A Roman citizen in politic, in the military, was a pride, an arrogant, a violent person, a superbus, a “super-being.” (If this looks familiar to someone it is no accidentally) Roman soldier means “super-being” over others that the early church actively re-processed that teaching with educating believers for shalom, and to assume ontologically the humane of Jesus Christ, the prince of shalom, the peacemaker, born again with the spirit of shalom. (John 3: 1ss; Matt. 6:)

During more than a half of century Colombians appeared they embodied the deformational power of violence structurally, and individually. Looks like violence became a business issue that enriches few groups which “industry” of kill for money, and power, and pride, but pushing peace out to perpetuate The Violence of Colombia, the great business.

Where is shalom in Colombia? Could the agreement of peace make arise and restore the spirit of peace to all the people, and strength the education of peace to build peace on the land?

My dream is to see Colombia raising the banner of integral life, building peace brick by brick, with patience, hope, and love, to prepare the field for shalom, to celebrate the jubilee in the land of Jorge Eliecer Gaitan. (Dt.  25; Matt. 5: 38-48)

Addemdum: http://elpais.com/elpais/2016/10/03/opinion/1475515757_441155.html




8 thoughts on “Where is the peace in Colombia? Shalom in risk on a thorny field!

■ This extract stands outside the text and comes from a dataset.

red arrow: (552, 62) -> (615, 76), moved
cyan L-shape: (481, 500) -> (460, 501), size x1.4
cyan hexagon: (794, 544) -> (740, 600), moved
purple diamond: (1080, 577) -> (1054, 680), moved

  1. It is certainly tragic how violence became socially and structurally imparted into the lives of the early Palestinians during the Roman conquest. We have seen from the past and are we are still seeing today how violence continues to play out past the morals and values of its people. I feel that the only way to reconcile our souls to shalom is to surrender our external desires to God. I pray in God’s peace that shalom will prevail .

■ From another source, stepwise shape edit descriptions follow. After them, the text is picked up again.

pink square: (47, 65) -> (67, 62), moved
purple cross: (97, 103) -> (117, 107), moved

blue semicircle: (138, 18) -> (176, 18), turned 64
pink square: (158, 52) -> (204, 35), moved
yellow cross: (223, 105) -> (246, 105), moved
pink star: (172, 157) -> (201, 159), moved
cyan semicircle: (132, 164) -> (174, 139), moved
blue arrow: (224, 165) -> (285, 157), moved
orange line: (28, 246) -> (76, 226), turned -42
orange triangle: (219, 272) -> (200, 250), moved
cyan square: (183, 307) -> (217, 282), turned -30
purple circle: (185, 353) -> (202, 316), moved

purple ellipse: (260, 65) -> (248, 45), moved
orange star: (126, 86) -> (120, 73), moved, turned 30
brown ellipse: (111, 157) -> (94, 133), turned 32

    1. The double moral is rooted in the practice of promoting democracy while simultaneously develop weapons in businesses with cartels, governments, and rebelds, as a practice of dominion. It is immoral to play both democracy and violence confronting brothers and sisters of the same nations justified in opinions. It is criminal. Foreign policies must be respect own countries conflicts, and let them find their own destiny, soberanly. Mediation for dialogue is ok, but no interventionism.
      Peace is also a fruit of dialogues, no impositions by forces; that is Pax Romana.

      Liked by 2 people

    2. It’s also disconcerting how the Bible has been hijacked in such a way to justify such violence. If we are to use the hermeneutic of shalom, that has to be directly addressed and countered. Thank you for uplifting the violence in our world that is sometimes simply accepted or acknowledged as an impossible reality. Your call to lean into shalom is a starting place.

      Liked by 1 person

  2. Tito, Thank you for this passionate and poetic post. I think the United States is no different from Colombia in needing shalom in a thorny field. I appreciate your mention that the Gospels show peace as a daily practice of building relationships on justice and the spirit. Too often we say we’ll be peaceful once others stop making trouble instead of starting with ourselves. In Being Peace, Thich Nhat Hanh says that in the midst of this crazy, violent, thorny field, “we need people who can sit still and be able to smile, who can walk peacefully. We need people like that in order to save us.” He says the key to world peace is inner peace, and at the very least, it’s a good place to start.

    Liked by 1 person

    1. Thank you for your deep comment and solidarity for building peace in a world, where violence is a business producing multi-millionaire earning for making people to kill people. Peace must be a plan of teaching-learning, dialogically. So we need to train people for building shalom, in our daily journal.


  3. Thank you lifting up the situation in Colombia. When violence becomes a way of life it becomes ingrained in the overall fabric of the society. They know no other way to be. I fear as much for the children of Aleppo growing up in a world where all they see is bombing and destruction with no help to save them. What do we expect from the children of the world if we do not rescue them from these violent, oppressive conditions.